Tuesday, July 12, 2011

Getting Rich in Greece

by Anne Jolis

Wall Street Journal

July 12, 2011

If you've ever wondered why so many Greeks succeed in shipping, John Coustas has a plausible theory: "Greek shipping has nothing to do with the Greek state."

His firm Danaos Corporation is a case in point. Mr. Coustas took over the container-ship owner from his father in 1987 and has since transformed it from a three-vessel outfit into the third-largest company of its kind in the world, with a fleet of 56 ships and a market capitalization of $566.8 million. Danaos is incorporated in the Marshall Islands, a popular and stable jurisdiction for the globalized industry, and handles many of its operations through its German, Ukrainian, Russian and Tanzanian offices.
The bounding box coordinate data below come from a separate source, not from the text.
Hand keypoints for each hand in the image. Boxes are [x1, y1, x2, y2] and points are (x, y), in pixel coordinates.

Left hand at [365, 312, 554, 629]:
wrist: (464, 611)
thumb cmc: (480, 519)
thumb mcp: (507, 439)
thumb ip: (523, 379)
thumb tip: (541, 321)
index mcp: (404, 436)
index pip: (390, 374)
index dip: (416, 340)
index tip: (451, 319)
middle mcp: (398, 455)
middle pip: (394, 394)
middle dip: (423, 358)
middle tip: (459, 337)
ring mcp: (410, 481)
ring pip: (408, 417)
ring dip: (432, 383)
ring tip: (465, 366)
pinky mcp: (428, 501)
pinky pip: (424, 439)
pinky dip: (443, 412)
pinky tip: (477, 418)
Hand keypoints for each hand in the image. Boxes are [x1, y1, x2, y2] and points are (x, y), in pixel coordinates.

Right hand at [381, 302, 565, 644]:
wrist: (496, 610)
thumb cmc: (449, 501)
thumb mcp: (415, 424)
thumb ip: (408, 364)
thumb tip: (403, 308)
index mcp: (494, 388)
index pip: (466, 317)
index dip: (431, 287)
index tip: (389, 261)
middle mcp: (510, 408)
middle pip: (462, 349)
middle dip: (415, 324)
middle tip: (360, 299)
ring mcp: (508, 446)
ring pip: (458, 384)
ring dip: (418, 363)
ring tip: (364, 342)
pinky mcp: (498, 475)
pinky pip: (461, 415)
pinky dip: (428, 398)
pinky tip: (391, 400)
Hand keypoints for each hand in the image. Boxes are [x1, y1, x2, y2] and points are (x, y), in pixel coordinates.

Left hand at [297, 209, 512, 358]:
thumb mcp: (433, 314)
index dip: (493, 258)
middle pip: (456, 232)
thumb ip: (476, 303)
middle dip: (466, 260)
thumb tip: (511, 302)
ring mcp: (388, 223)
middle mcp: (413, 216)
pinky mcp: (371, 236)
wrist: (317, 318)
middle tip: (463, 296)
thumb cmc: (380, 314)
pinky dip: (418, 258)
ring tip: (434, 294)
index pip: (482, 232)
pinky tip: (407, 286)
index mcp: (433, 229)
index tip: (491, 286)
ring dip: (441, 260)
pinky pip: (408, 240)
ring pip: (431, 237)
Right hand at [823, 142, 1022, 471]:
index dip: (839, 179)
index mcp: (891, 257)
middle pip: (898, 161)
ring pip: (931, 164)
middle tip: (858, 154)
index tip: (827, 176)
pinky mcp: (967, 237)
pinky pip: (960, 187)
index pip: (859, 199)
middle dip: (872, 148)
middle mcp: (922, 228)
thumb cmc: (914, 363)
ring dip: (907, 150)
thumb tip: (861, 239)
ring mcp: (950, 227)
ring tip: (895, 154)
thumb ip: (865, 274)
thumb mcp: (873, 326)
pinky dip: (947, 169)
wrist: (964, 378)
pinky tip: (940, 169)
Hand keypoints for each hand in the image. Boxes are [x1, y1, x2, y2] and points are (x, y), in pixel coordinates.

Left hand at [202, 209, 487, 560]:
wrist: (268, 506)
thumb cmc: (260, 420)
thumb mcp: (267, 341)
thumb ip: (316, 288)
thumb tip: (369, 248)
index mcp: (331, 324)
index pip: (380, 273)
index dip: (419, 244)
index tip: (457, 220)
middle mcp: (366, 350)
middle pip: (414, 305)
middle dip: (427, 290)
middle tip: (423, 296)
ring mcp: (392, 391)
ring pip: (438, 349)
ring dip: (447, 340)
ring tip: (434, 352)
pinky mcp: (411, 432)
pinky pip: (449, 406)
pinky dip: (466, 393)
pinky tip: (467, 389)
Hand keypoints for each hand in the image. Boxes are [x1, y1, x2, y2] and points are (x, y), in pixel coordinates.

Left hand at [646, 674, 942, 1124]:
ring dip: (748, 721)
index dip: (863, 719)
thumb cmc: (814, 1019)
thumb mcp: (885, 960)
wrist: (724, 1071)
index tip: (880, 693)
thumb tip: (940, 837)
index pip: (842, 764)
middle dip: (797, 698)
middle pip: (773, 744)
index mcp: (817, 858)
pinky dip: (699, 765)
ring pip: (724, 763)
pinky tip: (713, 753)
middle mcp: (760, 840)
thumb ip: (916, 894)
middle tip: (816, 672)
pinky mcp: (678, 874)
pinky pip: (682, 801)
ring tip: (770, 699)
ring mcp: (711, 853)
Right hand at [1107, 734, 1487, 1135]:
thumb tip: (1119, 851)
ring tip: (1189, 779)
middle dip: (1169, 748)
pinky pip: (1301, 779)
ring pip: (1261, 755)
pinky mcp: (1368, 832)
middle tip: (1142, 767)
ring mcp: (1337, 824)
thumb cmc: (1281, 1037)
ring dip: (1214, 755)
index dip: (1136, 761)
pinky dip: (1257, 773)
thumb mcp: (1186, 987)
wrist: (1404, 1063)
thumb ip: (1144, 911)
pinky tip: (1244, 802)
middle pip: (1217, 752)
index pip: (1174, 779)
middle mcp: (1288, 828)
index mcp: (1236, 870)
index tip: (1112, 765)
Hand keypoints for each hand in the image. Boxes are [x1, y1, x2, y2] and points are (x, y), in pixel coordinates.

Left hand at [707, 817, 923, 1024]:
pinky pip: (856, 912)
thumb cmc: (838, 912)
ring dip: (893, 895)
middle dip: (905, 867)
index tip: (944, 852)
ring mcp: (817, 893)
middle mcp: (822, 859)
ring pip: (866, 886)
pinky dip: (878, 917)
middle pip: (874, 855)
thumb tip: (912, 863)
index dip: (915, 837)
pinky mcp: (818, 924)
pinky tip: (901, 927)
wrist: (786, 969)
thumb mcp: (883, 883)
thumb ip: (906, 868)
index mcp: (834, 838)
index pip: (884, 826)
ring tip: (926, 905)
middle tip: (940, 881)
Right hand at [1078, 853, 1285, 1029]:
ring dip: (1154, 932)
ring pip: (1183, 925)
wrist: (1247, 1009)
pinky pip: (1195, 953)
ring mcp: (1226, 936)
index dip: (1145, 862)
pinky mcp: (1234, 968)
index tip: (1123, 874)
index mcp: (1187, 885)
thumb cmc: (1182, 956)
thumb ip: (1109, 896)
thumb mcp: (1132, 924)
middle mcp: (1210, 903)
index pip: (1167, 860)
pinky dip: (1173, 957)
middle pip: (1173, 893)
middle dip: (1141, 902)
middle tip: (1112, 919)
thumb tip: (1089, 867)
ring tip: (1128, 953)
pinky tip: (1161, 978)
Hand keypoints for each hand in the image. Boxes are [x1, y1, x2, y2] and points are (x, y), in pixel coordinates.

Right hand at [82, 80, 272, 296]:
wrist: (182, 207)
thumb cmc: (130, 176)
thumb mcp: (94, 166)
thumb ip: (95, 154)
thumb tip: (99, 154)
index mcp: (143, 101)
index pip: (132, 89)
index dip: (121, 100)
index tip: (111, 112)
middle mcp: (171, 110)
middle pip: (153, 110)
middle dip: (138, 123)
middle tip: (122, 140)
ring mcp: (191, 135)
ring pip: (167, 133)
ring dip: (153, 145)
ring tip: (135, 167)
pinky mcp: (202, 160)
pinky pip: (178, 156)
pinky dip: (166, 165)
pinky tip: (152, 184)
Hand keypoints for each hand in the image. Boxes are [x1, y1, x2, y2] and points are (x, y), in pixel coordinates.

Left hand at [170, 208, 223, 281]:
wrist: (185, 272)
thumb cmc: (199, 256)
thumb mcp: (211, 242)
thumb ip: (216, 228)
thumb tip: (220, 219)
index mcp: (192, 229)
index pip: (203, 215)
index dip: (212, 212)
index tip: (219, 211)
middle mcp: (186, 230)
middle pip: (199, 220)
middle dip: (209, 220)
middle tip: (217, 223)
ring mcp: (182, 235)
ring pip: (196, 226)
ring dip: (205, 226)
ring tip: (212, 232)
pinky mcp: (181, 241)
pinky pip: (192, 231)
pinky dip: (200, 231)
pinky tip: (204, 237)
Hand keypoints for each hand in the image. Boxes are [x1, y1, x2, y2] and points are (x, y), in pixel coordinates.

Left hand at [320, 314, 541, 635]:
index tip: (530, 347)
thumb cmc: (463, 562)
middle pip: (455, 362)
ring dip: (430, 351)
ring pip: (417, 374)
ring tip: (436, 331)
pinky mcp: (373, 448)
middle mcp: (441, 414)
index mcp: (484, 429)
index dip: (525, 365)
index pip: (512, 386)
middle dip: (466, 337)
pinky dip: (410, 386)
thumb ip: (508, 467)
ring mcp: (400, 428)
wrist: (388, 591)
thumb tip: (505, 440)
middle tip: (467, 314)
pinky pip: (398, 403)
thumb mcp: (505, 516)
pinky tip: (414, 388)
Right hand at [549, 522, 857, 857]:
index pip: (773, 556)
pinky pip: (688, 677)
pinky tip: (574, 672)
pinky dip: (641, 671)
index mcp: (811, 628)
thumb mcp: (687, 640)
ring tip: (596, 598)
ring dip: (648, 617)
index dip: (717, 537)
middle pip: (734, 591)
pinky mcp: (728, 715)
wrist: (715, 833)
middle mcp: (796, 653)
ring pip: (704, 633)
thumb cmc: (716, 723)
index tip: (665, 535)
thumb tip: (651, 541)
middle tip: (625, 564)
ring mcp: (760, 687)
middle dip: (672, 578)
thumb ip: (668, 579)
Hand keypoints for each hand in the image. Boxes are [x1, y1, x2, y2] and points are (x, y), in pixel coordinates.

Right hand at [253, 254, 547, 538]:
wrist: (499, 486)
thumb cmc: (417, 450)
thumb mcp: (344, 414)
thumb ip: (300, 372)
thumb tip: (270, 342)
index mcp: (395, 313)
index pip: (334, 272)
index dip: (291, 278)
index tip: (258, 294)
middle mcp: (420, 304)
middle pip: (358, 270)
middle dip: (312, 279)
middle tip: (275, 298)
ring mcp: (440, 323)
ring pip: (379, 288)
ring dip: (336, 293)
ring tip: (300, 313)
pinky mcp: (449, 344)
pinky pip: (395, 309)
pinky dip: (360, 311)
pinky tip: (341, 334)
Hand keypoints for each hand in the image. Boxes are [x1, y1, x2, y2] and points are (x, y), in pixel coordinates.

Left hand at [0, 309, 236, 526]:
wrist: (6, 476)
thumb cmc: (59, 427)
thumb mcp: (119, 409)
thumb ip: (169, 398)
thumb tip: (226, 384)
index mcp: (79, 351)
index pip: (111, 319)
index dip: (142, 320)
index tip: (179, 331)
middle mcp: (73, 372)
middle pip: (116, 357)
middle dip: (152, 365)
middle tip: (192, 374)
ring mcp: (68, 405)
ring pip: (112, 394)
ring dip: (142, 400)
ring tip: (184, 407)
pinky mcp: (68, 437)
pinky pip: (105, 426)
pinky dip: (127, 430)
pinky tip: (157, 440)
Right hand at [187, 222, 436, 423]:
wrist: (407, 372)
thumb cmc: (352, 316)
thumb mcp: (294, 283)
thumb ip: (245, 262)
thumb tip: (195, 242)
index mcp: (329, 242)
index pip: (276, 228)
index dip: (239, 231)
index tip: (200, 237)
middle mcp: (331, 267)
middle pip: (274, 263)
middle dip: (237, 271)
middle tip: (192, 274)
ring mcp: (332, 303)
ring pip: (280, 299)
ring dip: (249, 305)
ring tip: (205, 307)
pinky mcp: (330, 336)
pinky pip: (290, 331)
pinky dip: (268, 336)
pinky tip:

The fact that Mr. Coustas's fortune doesn't depend on the fate of his small Mediterranean country doesn't make him any less concerned about what is happening to it. The government is on the brink of default after passing its latest round of spending cuts and tax hikes. EU leaders are debating just how punitive to make the terms of its second emergency loan in as many years. And while Athens resembles a First World capital when framed in the picture windows of Mr. Coustas's sixth-floor office, at eye-level it is littered with garbage and low-quality graffiti, its infrastructure crumbling from neglect and more than a year of semi-regular rioting. Three bankers were killed in a firebomb attack last year, and politicians of the left and the right alike fear to walk the streets.

The biggest risk to Greece is brain drain, that "all the good people, who really have something to offer, are either leaving or seriously considering it," says the father of four. "What we want is to be able to continue to live in this country." Right now that outcome is not assured.